New dividend tax rate winners and losers

New dividend tax rate winners and losers

Tue 14 Jul 2015

The new tax rates on dividends that come into effect on 6 April 2016 will reduce the tax bills of many people with smaller amounts of dividends  but as with the old system there are thresholds to be aware of and the precise tipping points will vary between individuals where their dividends cross rate boundaries.

The information provided so far is scanty in the extreme, amounting to just two paragraphs in the Budget Red Book.

The good news        

The new system offers two benefits:

  1. tax will be charged on the actual amount received, i.e. grossing up at 10% to reach a notional amount of dividend will no longer be required when deciding which rate band the dividend falls into; and
  2. the £5,000 per person exemption will mean that some people who previously would have paid tax on their dividends will now pay no tax, while others pay less.

And the bad

But the rates of tax on the dividends that are taxable are higher than the existing dividend tax rates.

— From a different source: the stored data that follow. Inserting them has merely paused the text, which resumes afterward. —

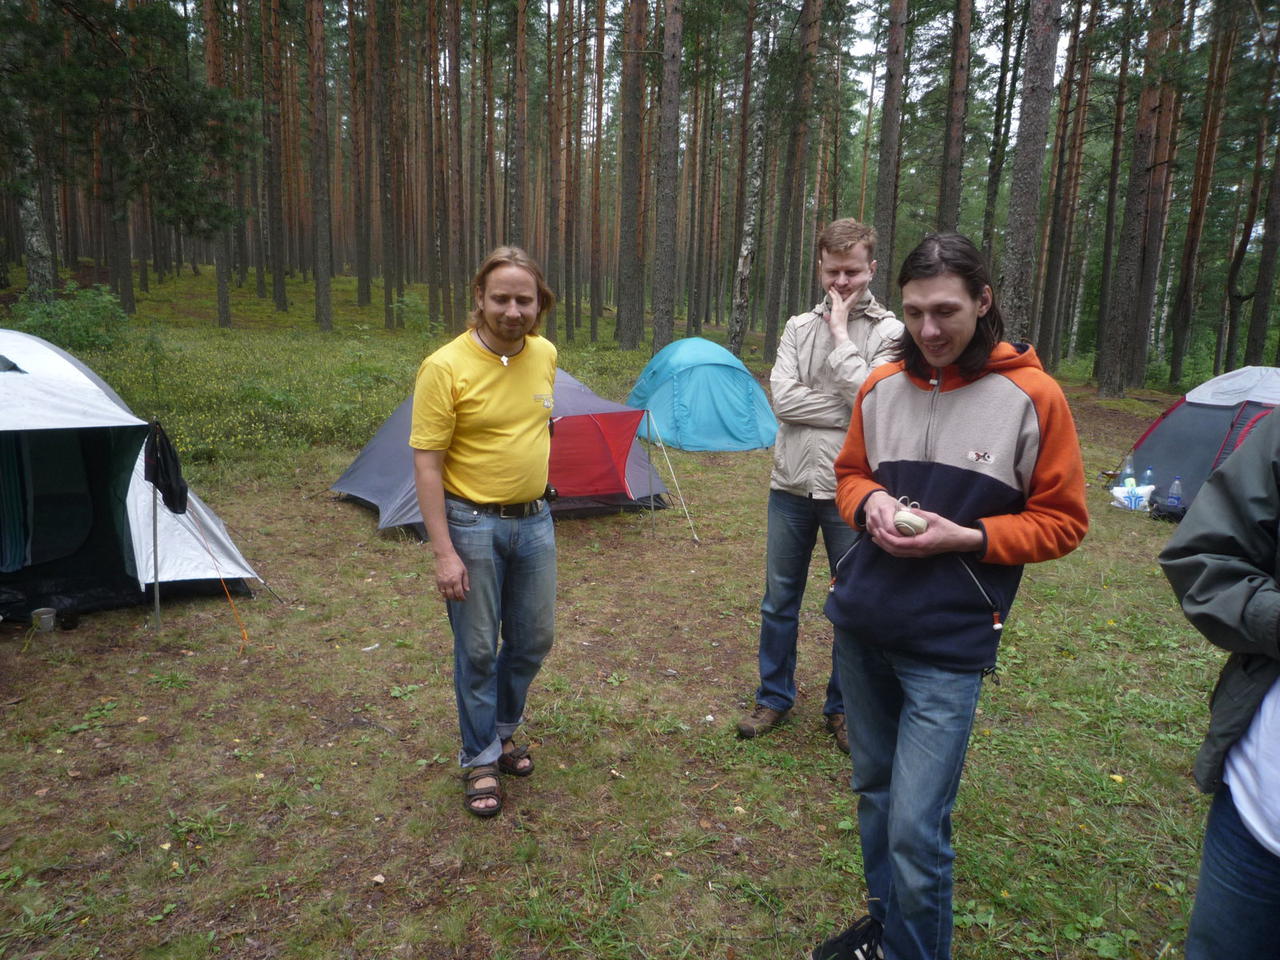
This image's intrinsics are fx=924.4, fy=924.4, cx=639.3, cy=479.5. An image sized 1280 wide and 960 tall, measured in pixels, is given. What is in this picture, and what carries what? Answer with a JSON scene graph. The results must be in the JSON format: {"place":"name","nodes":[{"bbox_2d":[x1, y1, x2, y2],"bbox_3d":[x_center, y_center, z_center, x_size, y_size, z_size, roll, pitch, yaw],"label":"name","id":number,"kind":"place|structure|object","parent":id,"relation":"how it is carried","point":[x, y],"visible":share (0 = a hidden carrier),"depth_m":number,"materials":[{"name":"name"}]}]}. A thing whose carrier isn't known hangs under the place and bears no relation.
{"place":"outdoors","nodes":[
{"label":"outdoors","id":0,"kind":"place"},
{"bbox_2d":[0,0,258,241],"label":"pine tree","id":1,"kind":"object","parent":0,"point":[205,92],"visible":0.98,"depth_m":14.24,"materials":[{"name":"green plant"}]},
{"bbox_2d":[2,262,1259,959],"label":"forest floor","id":2,"kind":"structure","parent":0,"point":[353,517],"materials":[{"name":"green plant"}]},
{"bbox_2d":[0,21,57,305],"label":"tree","id":3,"kind":"object","parent":2,"relation":"on","point":[38,243],"visible":0.81,"depth_m":15.63,"materials":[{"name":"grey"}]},
{"bbox_2d":[30,607,55,631],"bbox_3d":[-2.934,0.690,4.552,0.114,0.093,0.111,1,12,-1],"label":"cup","id":4,"kind":"object","parent":2,"relation":"on","point":[35,617],"visible":0.99,"depth_m":4.52,"materials":[{"name":"silver metal"}]},
{"bbox_2d":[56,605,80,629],"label":"cup","id":5,"kind":"object","parent":2,"relation":"on","point":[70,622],"visible":0.97,"depth_m":4.60,"materials":[{"name":"black plastic"}]},
{"bbox_2d":[7,283,130,354],"bbox_3d":[-8.893,-2.467,14.484,1.984,1.170,1.939,1,12,-1],"label":"shrub","id":6,"kind":"object","parent":2,"relation":"on","point":[59,324],"visible":0.81,"depth_m":14.32,"materials":[{"name":"green plant"}]},
{"bbox_2d":[106,129,136,317],"bbox_3d":[-12.528,-9.655,21.507,1.383,11.274,1.529,1,12,-1],"label":"tree","id":7,"kind":"object","parent":2,"relation":"on","point":[125,297],"visible":0.67,"depth_m":22.15,"materials":[{"name":"brown wood"}]},
{"bbox_2d":[0,333,272,616],"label":"white tent","id":8,"kind":"object","parent":2,"relation":"on","point":[17,375],"visible":0.98,"depth_m":4.98,"materials":[{"name":"fabric"}]},
{"bbox_2d":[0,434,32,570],"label":"curtain","id":9,"kind":"object","parent":8,"relation":"hanging from","point":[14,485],"visible":0.83,"depth_m":4.91,"materials":[{"name":"teal fabric"}]},
{"bbox_2d":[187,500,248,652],"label":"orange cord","id":10,"kind":"object","parent":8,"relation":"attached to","point":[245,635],"visible":0.98,"depth_m":4.61,"materials":[{"name":"orange plastic"}]},
{"bbox_2d":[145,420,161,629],"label":"tent pole","id":11,"kind":"object","parent":2,"relation":"on","point":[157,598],"visible":0.9,"depth_m":4.73,"materials":[{"name":"grey metal"}]},
{"bbox_2d":[144,419,189,516],"bbox_3d":[-2.391,-0.059,4.650,0.226,0.456,0.261,1,12,-1],"label":"black jacket","id":12,"kind":"object","parent":11,"relation":"hanging from","point":[162,490],"visible":0.95,"depth_m":4.62,"materials":[{"name":"black fabric"}]},
{"bbox_2d":[201,0,232,330],"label":"tree","id":13,"kind":"object","parent":2,"relation":"on","point":[221,281],"visible":0.83,"depth_m":19.31,"materials":[{"name":"brown wood"}]},
{"bbox_2d":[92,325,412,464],"label":"undergrowth","id":14,"kind":"object","parent":2,"relation":"on","point":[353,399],"visible":0.53,"materials":[{"name":"green plant"}]},
{"bbox_2d":[258,0,287,310],"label":"tree trunk","id":15,"kind":"object","parent":2,"relation":"on","point":[276,297],"visible":0.98,"materials":[{"name":"brown wood"}]},
{"bbox_2d":[307,0,333,333],"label":"tree trunk","id":16,"kind":"object","parent":2,"relation":"on","point":[327,307],"visible":0.98,"materials":[{"name":"brown wood"}]},
{"bbox_2d":[348,0,372,308],"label":"tree trunk","id":17,"kind":"object","parent":2,"relation":"on","point":[367,278],"visible":0.96,"materials":[{"name":"brown wood"}]},
{"bbox_2d":[370,0,397,330],"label":"tree trunk","id":18,"kind":"object","parent":2,"relation":"on","point":[388,297],"visible":0.97,"materials":[{"name":"brown wood"}]},
{"bbox_2d":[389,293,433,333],"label":"shrub","id":19,"kind":"object","parent":2,"relation":"on","point":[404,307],"visible":0.86,"depth_m":22.44,"materials":[{"name":"green plant"}]},
{"bbox_2d":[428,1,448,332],"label":"tree","id":20,"kind":"object","parent":2,"relation":"on","point":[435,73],"visible":0.97,"depth_m":24.50,"materials":[{"name":"brown wood"}]},
{"bbox_2d":[444,1,466,326],"bbox_3d":[-4.683,-10.634,22.906,1.152,13.919,1.184,4,12,13],"label":"tree","id":21,"kind":"object","parent":2,"relation":"on","point":[457,111],"visible":0.97,"depth_m":23.36,"materials":[{"name":"brown wood"}]},
{"bbox_2d":[411,242,562,821],"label":"man","id":22,"kind":"object","parent":2,"relation":"on","point":[478,380],"visible":0.98,"depth_m":3.02},
{"bbox_2d":[328,371,675,536],"bbox_3d":[-1.095,-0.389,7.528,2.629,1.162,2.215,-4,13,-23],"label":"tent","id":23,"kind":"object","parent":2,"relation":"on","point":[364,461],"visible":0.56,"depth_m":7.17,"materials":[{"name":"grey fabric"}]},
{"bbox_2d":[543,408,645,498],"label":"red panel","id":24,"kind":"object","parent":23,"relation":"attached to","point":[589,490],"visible":0.73,"depth_m":6.91,"materials":[{"name":"red fabric"}]},
{"bbox_2d":[509,1,527,246],"bbox_3d":[-2.785,-8.823,21.046,0.780,9.755,0.874,1,12,-1],"label":"tree","id":25,"kind":"object","parent":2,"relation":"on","point":[520,130],"visible":0.86,"depth_m":21.11,"materials":[{"name":"brown wood"}]},
{"bbox_2d":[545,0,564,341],"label":"pine tree","id":26,"kind":"object","parent":2,"relation":"on","point":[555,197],"visible":0.96,"depth_m":25.55,"materials":[{"name":"brown wood"}]},
{"bbox_2d":[560,0,581,346],"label":"pine tree","id":27,"kind":"object","parent":2,"relation":"on","point":[568,221],"visible":0.97,"depth_m":26.60,"materials":[{"name":"brown wood"}]},
{"bbox_2d":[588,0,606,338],"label":"tree","id":28,"kind":"object","parent":2,"relation":"on","point":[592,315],"visible":0.97,"depth_m":28.70,"materials":[{"name":"brown wood"}]},
{"bbox_2d":[614,0,646,353],"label":"tree","id":29,"kind":"object","parent":2,"relation":"on","point":[629,326],"visible":0.97,"depth_m":20.31,"materials":[{"name":"brown wood"}]},
{"bbox_2d":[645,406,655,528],"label":"tent pole","id":30,"kind":"object","parent":2,"relation":"on","point":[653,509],"visible":0.96,"depth_m":7.07,"materials":[{"name":"metal"}]},
{"bbox_2d":[650,0,682,352],"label":"tree","id":31,"kind":"object","parent":2,"relation":"on","point":[666,313],"visible":0.98,"depth_m":17.22,"materials":[{"name":"brown wood"}]},
{"bbox_2d":[644,406,697,545],"bbox_3d":[0.225,-0.070,7.114,0.162,1.130,0.277,-7,14,-34],"label":"rope","id":32,"kind":"object","parent":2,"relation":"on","point":[695,539],"visible":0.99,"depth_m":7.12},
{"bbox_2d":[624,336,778,451],"bbox_3d":[0.740,-1.111,11.218,1.940,1.156,2.159,1,12,-1],"label":"blue tent","id":33,"kind":"object","parent":2,"relation":"on","point":[700,369],"visible":0.99,"depth_m":10.58,"materials":[{"name":"fabric"}]},
{"bbox_2d":[729,0,771,358],"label":"birch tree","id":34,"kind":"object","parent":2,"relation":"on","point":[743,251],"visible":0.99,"depth_m":17.77,"materials":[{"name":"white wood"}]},
{"bbox_2d":[765,0,821,354],"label":"tree","id":35,"kind":"object","parent":2,"relation":"on","point":[814,22],"visible":0.99,"depth_m":18.69,"materials":[{"name":"brown wood"}]},
{"bbox_2d":[737,220,903,751],"bbox_3d":[0.758,-0.009,3.590,0.572,1.958,0.622,8,14,30],"label":"man","id":36,"kind":"object","parent":2,"relation":"on","point":[849,262],"visible":0.86,"depth_m":3.51},
{"bbox_2d":[872,0,908,292],"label":"tree","id":37,"kind":"object","parent":2,"relation":"on","point":[889,162],"visible":0.9,"depth_m":16.47,"materials":[{"name":"brown wood"}]},
{"bbox_2d":[811,228,1086,957],"bbox_3d":[0.724,0.312,2.226,0.596,1.759,0.697,1,12,-1],"label":"man","id":38,"kind":"object","parent":2,"relation":"on","point":[947,358],"visible":1,"depth_m":2.11},
{"bbox_2d":[891,498,928,535],"bbox_3d":[0.606,0.089,2.069,0.085,0.070,0.098,7,13,26],"label":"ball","id":39,"kind":"object","parent":38,"relation":"in","point":[915,520],"visible":0.87,"depth_m":2.04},
{"bbox_2d":[938,0,972,232],"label":"tree","id":40,"kind":"object","parent":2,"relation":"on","point":[952,186],"visible":0.77,"depth_m":15.79,"materials":[{"name":"brown wood"}]},
{"bbox_2d":[979,0,1020,282],"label":"tree","id":41,"kind":"object","parent":2,"relation":"on","point":[995,173],"visible":0.94,"depth_m":22.25,"materials":[{"name":"brown"}]},
{"bbox_2d":[998,0,1061,353],"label":"tree","id":42,"kind":"object","parent":2,"relation":"on","point":[1024,184],"visible":0.96,"depth_m":11.93,"materials":[{"name":"brown wood"}]},
{"bbox_2d":[1038,0,1093,369],"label":"tree","id":43,"kind":"object","parent":2,"relation":"on","point":[1056,272],"visible":0.98,"depth_m":20.71,"materials":[{"name":"brown wood"}]},
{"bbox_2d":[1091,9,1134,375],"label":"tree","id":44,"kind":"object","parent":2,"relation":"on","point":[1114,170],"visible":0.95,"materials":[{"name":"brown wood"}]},
{"bbox_2d":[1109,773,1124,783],"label":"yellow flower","id":45,"kind":"object","parent":2,"relation":"on","point":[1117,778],"visible":0.86,"depth_m":3.48,"materials":[{"name":"yellow plant"}]},
{"bbox_2d":[1119,455,1133,485],"bbox_3d":[4.285,-0.059,8.119,0.106,0.314,0.095,1,12,-1],"label":"water bottle","id":46,"kind":"object","parent":2,"relation":"on","point":[1127,469],"visible":0.72,"depth_m":8.09,"materials":[{"name":"clear plastic"}]},
{"bbox_2d":[1110,483,1154,511],"bbox_3d":[4.157,0.147,7.785,0.374,0.173,0.306,1,12,-1],"label":"plastic bag","id":47,"kind":"object","parent":2,"relation":"on","point":[1119,496],"visible":0.8,"depth_m":7.71,"materials":[{"name":"white plastic"}]},
{"bbox_2d":[1094,0,1174,398],"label":"tree","id":48,"kind":"object","parent":2,"relation":"on","point":[1109,391],"visible":0.99,"depth_m":15.28,"materials":[{"name":"brown wood"}]},
{"bbox_2d":[1141,466,1153,487],"bbox_3d":[4.228,0.019,7.703,0.100,0.272,0.090,1,12,-1],"label":"water bottle","id":49,"kind":"object","parent":2,"relation":"on","point":[1148,474],"visible":0.7,"depth_m":7.67,"materials":[{"name":"clear plastic"}]},
{"bbox_2d":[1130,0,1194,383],"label":"tree","id":50,"kind":"object","parent":2,"relation":"on","point":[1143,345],"visible":0.85,"depth_m":19.23,"materials":[{"name":"brown wood"}]},
{"bbox_2d":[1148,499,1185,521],"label":"bag","id":51,"kind":"object","parent":2,"relation":"on","point":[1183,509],"visible":0.65,"depth_m":7.31,"materials":[{"name":"black plastic"}]},
{"bbox_2d":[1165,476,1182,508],"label":"water bottle","id":52,"kind":"object","parent":2,"relation":"on","point":[1175,488],"visible":0.94,"depth_m":7.28,"materials":[{"name":"clear plastic"}]},
{"bbox_2d":[1116,366,1279,513],"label":"tent","id":53,"kind":"object","parent":2,"relation":"on","point":[1183,410],"visible":0.78,"depth_m":7.88,"materials":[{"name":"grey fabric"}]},
{"bbox_2d":[1167,0,1231,384],"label":"tree","id":54,"kind":"object","parent":2,"relation":"on","point":[1177,353],"visible":0.99,"depth_m":19.55,"materials":[{"name":"brown wood"}]},
{"bbox_2d":[1160,410,1279,959],"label":"person","id":55,"kind":"object","parent":2,"relation":"on","point":[1212,592],"visible":0.99,"depth_m":1.61},
{"bbox_2d":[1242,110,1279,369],"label":"tree","id":56,"kind":"object","parent":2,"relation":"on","point":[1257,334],"visible":0.99,"depth_m":19.22,"materials":[{"name":"brown"}]},
{"bbox_2d":[502,0,1093,123],"label":"sky","id":57,"kind":"structure","parent":0,"point":[610,12],"materials":[{"name":"white"}]}
]}

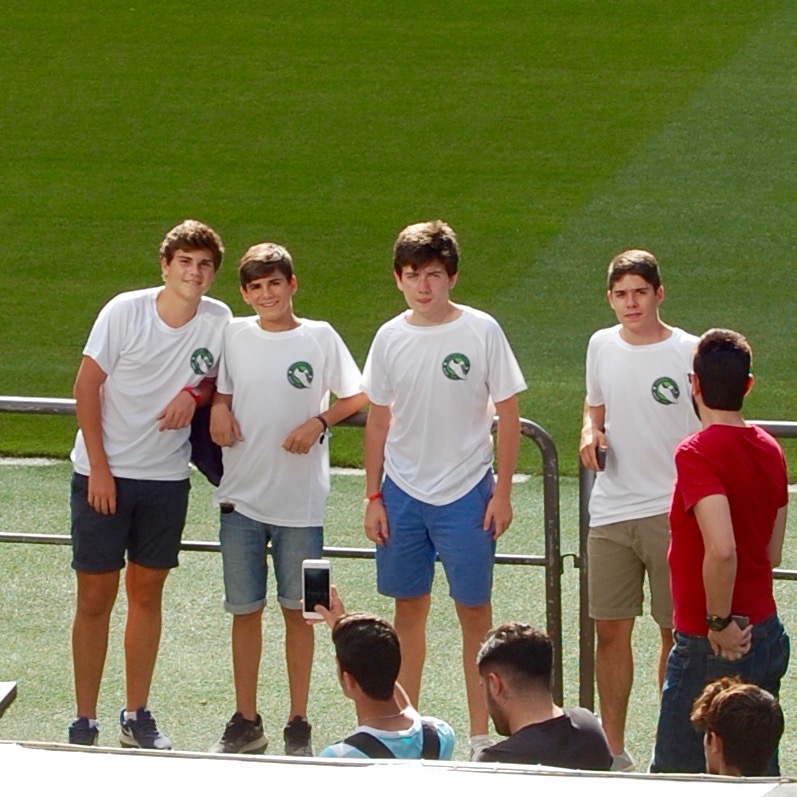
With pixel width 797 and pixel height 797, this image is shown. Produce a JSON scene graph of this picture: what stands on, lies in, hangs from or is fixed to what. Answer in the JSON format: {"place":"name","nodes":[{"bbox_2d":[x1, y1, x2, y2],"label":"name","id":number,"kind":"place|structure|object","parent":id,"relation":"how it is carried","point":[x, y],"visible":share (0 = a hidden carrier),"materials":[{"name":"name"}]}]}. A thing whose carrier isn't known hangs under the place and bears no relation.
{"place":"outdoors","nodes":[
{"label":"outdoors","id":0,"kind":"place"},
{"bbox_2d":[0,0,796,477],"label":"grass field","id":1,"kind":"structure","parent":0,"point":[395,95],"materials":[{"name":"green plant"}]},
{"bbox_2d":[0,445,796,770],"label":"artificial turf","id":2,"kind":"structure","parent":0,"point":[55,583],"materials":[{"name":"green"}]},
{"bbox_2d":[0,680,16,716],"label":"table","id":3,"kind":"object","parent":2,"relation":"on","point":[12,686],"visible":0.98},
{"bbox_2d":[65,219,229,755],"label":"boy","id":4,"kind":"object","parent":2,"relation":"on","point":[162,388],"visible":0.97},
{"bbox_2d":[189,400,224,485],"label":"jacket","id":5,"kind":"object","parent":4,"relation":"in","point":[209,464],"visible":0.2,"materials":[{"name":"blue fabric"}]},
{"bbox_2d":[207,237,365,755],"label":"boy","id":6,"kind":"object","parent":2,"relation":"on","point":[308,340],"visible":0.96},
{"bbox_2d":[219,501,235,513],"label":"phone","id":7,"kind":"object","parent":6,"relation":"attached to","point":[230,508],"visible":0.92,"materials":[{"name":"black"}]},
{"bbox_2d":[0,396,573,725],"label":"metal railing","id":8,"kind":"object","parent":2,"relation":"on","point":[513,558],"visible":0.46,"materials":[{"name":"metal"}]},
{"bbox_2d":[302,598,455,760],"label":"man","id":9,"kind":"object","parent":2,"relation":"on","point":[353,626],"visible":0.58},
{"bbox_2d":[301,558,330,619],"label":"smartphone","id":10,"kind":"object","parent":9,"relation":"in","point":[325,566],"visible":0.84,"materials":[{"name":"white"}]},
{"bbox_2d":[345,721,442,759],"label":"backpack","id":11,"kind":"object","parent":9,"relation":"on","point":[365,734],"visible":0.36,"materials":[{"name":"fabric"}]},
{"bbox_2d":[357,218,528,754],"label":"boy","id":12,"kind":"object","parent":2,"relation":"on","point":[408,348],"visible":0.97},
{"bbox_2d":[579,248,700,771],"label":"boy","id":13,"kind":"object","parent":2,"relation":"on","point":[640,280],"visible":0.84},
{"bbox_2d":[596,445,607,470],"label":"cell phone","id":14,"kind":"object","parent":13,"relation":"in","point":[602,454],"visible":0.55,"materials":[{"name":"black"}]},
{"bbox_2d":[578,417,796,713],"label":"metal railing","id":15,"kind":"object","parent":2,"relation":"on","point":[585,535],"visible":0.43,"materials":[{"name":"metal"}]},
{"bbox_2d":[0,741,796,796],"label":"ledge","id":16,"kind":"object","parent":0,"point":[120,755],"visible":0.99,"materials":[{"name":"white"}]},
{"bbox_2d":[474,621,616,771],"label":"man","id":17,"kind":"object","parent":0,"point":[500,647],"visible":0.78},
{"bbox_2d":[653,326,789,773],"label":"man","id":18,"kind":"object","parent":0,"point":[714,496],"visible":0.91},
{"bbox_2d":[730,614,749,630],"label":"phone","id":19,"kind":"object","parent":18,"relation":"in","point":[741,618],"visible":0.37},
{"bbox_2d":[692,677,783,777],"label":"person","id":20,"kind":"object","parent":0,"point":[720,699],"visible":0.95}
]}

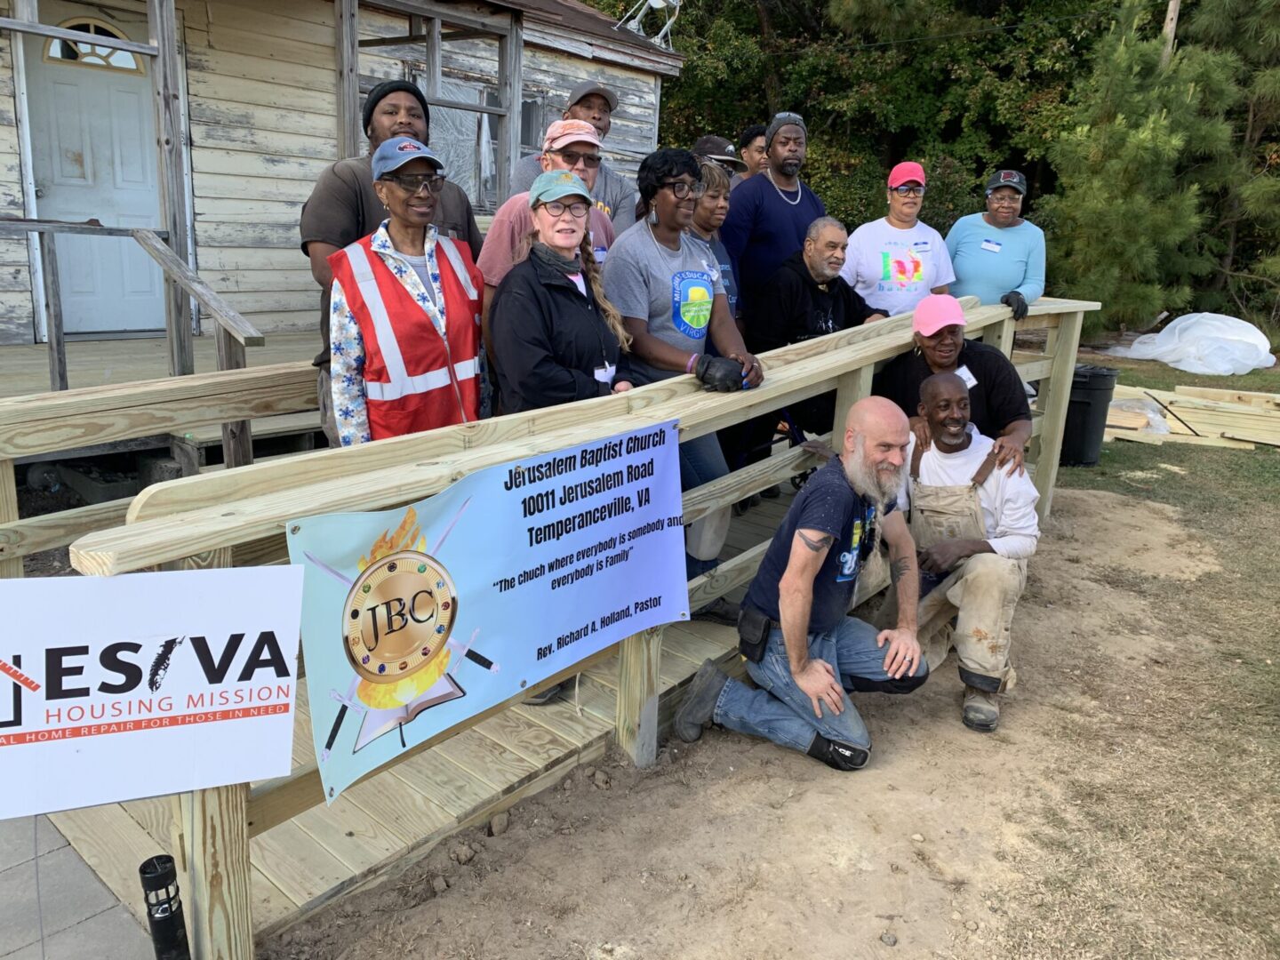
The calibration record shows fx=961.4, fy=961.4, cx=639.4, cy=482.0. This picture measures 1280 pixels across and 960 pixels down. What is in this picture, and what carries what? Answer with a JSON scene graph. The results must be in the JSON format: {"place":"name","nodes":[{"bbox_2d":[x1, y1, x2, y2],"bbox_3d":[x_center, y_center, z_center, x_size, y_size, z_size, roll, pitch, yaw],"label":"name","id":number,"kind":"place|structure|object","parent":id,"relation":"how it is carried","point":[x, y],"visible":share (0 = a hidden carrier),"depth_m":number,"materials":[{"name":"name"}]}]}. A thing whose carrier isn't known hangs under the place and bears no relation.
{"place":"outdoors","nodes":[
{"label":"outdoors","id":0,"kind":"place"},
{"bbox_2d":[0,810,163,959],"label":"paved walkway","id":1,"kind":"structure","parent":0,"point":[17,869],"materials":[{"name":"grey concrete"}]},
{"bbox_2d":[0,0,690,365],"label":"house","id":2,"kind":"structure","parent":0,"point":[560,87],"depth_m":7.40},
{"bbox_2d":[25,0,168,342],"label":"door","id":3,"kind":"structure","parent":2,"relation":"in","point":[136,119],"depth_m":7.17,"materials":[{"name":"white paint"}]},
{"bbox_2d":[44,17,144,71],"bbox_3d":[-4.017,-3.219,7.072,0.059,0.344,0.632,16,21,41],"label":"fanlight window","id":4,"kind":"structure","parent":3,"relation":"in","point":[52,52],"depth_m":7.04,"materials":[{"name":"glass"}]},
{"bbox_2d":[0,329,327,459],"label":"wooden deck","id":5,"kind":"structure","parent":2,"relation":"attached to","point":[85,356],"depth_m":5.70,"materials":[{"name":"brown wood"}]},
{"bbox_2d":[0,219,269,471],"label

Higher and additional rate taxpayers may reach a point where the higher rates on their taxable dividends outweigh the savings due to the £5,000 exemption.

Basic rate taxpayers whose dividends exceed £5,000 and are not covered by personal allowances or other reliefs will pay more tax.

The in-betweeners

There will be a small minority of taxpayers whose dividends fall immediately below, or straddle the rate boundaries. For them:

·         the combined effects of the £5,000 exemption and being taxed on the actual dividend received will reduce the amount taxed at the higher rate; but
·         once into taxation they may end up paying more tax overall if their dividend income is above the tipping point.

An area where the change will have a particular effect is where the Personal Allowance is tapered off on income above £100k. Dividend income forms the top slice of most incomes and tapering out of personal allowances creates the infamous “60%” rate in that marginal zone.

·         Increases in personal allowances make the 60% taper zone wider.
·         But the removal of 10% grossing-up on dividends will mean that some taxpayers escape tapering of personal allowances and for others its effect is reduced.
·         Reducing nominal income by 10% will also pull some taxpayers out of the high income child benefit charge (HICBC).

Indicative tipping points

Taking relatively straightforward cases as a guide it can be said that the points at which typical basic, higher and additional rate taxpayers start to be worse off will be:

basic rate taxpayers               dividends over £5,000

higher rate taxpayers             dividends over £21,667

additional rate taxpayers       dividends over £25,265

“All taxpayers” may include trustees

The Treasury’s summary of key Budget announcements (No. 6) states that the £5,000 tax free dividend allowance will apply to all taxpayers. This implies that it will extend to trustees as well as individuals but that cannot be regarded as certain before the draft legislation is published for consultation. With or without the £5,000 allowance, trustees and beneficiaries will find that tax pool problems caused by non-repayable credits should at least stop mounting.